Goodnight and God bless you all,

Boo Boo's mom

dparkes
02-17-2015, 07:58 AM
Thought I would give you all an update on Boo Boo. She is still doing great. She seems to be much happier and isn't attacking me or the cage when I'm near it when she is in it. She still takes a nip at my hands every now and again but it is not a "bite" it is more like a "test". When I let out a screech like I was told to do on this board, she jumps off and goes on her way. No more attacks, no more bite to bleed. Such a big difference and I am enjoying her company again. The fear is gone. Its a great feeling and my arms and hands are healing up and looking much better. I get tired of wearing long sleeves to work to hide the evidence of being a squirrel owner. lol.

She is coming to me again for butt scratches and belly tickles. Life is back to normal and we thank you once again for your guidance.

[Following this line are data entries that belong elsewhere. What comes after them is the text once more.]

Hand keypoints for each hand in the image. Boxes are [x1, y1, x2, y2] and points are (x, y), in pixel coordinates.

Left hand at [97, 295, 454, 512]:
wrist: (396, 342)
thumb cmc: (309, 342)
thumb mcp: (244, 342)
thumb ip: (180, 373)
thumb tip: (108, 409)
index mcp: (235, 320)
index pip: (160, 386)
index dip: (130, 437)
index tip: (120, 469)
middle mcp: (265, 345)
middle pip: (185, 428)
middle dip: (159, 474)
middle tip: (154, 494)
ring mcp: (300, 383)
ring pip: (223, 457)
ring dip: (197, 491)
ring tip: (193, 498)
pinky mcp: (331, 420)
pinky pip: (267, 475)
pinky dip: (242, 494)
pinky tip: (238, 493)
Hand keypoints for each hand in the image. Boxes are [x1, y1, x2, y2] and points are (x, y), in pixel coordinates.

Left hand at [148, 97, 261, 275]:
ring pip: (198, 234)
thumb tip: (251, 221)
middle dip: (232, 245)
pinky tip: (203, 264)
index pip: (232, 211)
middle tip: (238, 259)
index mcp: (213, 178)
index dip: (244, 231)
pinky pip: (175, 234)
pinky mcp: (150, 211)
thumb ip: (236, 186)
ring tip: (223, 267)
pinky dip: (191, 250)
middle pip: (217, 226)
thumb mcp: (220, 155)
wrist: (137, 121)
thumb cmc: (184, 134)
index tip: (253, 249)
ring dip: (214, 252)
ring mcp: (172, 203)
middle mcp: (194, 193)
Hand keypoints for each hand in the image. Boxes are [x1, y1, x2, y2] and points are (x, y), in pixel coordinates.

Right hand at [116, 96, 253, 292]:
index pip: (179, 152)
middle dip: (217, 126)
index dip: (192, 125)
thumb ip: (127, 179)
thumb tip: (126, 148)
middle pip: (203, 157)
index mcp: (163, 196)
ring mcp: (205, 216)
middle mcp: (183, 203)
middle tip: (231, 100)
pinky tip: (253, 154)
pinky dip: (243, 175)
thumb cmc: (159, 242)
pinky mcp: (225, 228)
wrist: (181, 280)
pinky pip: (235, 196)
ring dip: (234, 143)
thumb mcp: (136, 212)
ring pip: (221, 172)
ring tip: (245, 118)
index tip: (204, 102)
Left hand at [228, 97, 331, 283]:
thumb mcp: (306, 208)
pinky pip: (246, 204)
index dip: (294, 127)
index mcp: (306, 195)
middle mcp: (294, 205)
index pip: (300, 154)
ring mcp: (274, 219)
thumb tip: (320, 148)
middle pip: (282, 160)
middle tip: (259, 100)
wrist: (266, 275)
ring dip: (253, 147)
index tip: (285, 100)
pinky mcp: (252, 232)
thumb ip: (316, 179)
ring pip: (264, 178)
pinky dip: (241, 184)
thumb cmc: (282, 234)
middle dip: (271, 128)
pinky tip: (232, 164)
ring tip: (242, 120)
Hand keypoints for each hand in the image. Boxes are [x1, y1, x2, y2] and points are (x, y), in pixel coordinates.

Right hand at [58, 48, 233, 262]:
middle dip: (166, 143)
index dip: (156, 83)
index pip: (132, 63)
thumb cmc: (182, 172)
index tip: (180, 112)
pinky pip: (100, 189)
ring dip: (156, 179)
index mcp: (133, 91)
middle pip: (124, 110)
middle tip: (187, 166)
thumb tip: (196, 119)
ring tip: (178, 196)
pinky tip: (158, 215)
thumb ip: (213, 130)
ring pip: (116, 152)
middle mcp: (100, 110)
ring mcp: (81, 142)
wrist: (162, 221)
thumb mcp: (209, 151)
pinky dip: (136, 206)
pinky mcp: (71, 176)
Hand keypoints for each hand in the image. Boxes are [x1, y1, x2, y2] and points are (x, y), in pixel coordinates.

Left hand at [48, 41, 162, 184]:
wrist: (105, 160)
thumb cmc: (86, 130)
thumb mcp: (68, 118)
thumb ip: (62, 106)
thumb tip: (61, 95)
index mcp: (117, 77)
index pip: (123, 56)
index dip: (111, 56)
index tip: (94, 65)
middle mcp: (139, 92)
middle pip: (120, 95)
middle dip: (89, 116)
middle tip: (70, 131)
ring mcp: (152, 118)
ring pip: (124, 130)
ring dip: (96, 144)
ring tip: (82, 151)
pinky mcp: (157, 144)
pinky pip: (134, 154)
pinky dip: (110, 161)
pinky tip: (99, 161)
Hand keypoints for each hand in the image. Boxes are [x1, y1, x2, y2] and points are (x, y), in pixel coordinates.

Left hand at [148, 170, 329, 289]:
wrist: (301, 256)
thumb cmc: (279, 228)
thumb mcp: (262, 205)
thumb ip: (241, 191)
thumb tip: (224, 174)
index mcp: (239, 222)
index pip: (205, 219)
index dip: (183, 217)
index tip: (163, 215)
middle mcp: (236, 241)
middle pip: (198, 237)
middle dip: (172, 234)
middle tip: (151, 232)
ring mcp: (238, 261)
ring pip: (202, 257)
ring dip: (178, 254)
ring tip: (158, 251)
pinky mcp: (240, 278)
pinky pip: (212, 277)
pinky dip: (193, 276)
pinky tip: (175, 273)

Hope you are all safe from this big storm and keeping warm.

God bless all,

Boo Boo's Mom

HRT4SQRLS
02-17-2015, 08:01 AM
:great Fantastic!!!

BigNibbler
02-17-2015, 12:33 PM
She still takes a nip at my hands every now and again but it is not a "bite" it is more like a "test". When I let out a screech like I was told to do on this board, she jumps off and goes on her way. No more attacks, no more bite to bleed. Such a big difference and I am enjoying her company again.

Boo Boo's Mom

BBM, you are describing it very well. Her nipping now could be an instinctive response that will slowly reduce over the next few weeks. Or it could be that she is slightly frustrated and would like some more food, or more of her favorite food. They eat much more than most people realize. But they can hold out for what they want if not starving. Idea is to give them healthy stuff that they want.

Finally, it could be that she is telling you she is " pissed over where you been?!? Spend more time with me.Or give me those branches you gave me last week. Or my toy is stuck! " Remember she does not have the vocabulary we are used to in from our other kids.

Enjoy!

TubeDriver
02-17-2015, 01:15 PM
That is great to hear, I am glad to hear you have your friend back.:thumbsup




Thought I would give you all an update on Boo Boo. She is still doing great. She seems to be much happier and isn't attacking me or the cage when I'm near it when she is in it. She still takes a nip at my hands every now and again but it is not a "bite" it is more like a "test". When I let out a screech like I was told to do on this board, she jumps off and goes on her way. No more attacks, no more bite to bleed. Such a big difference and I am enjoying her company again. The fear is gone. Its a great feeling and my arms and hands are healing up and looking much better. I get tired of wearing long sleeves to work to hide the evidence of being a squirrel owner. lol.

She is coming to me again for butt scratches and belly tickles. Life is back to normal and we thank you once again for your guidance.

Hope you are all safe from this big storm and keeping warm.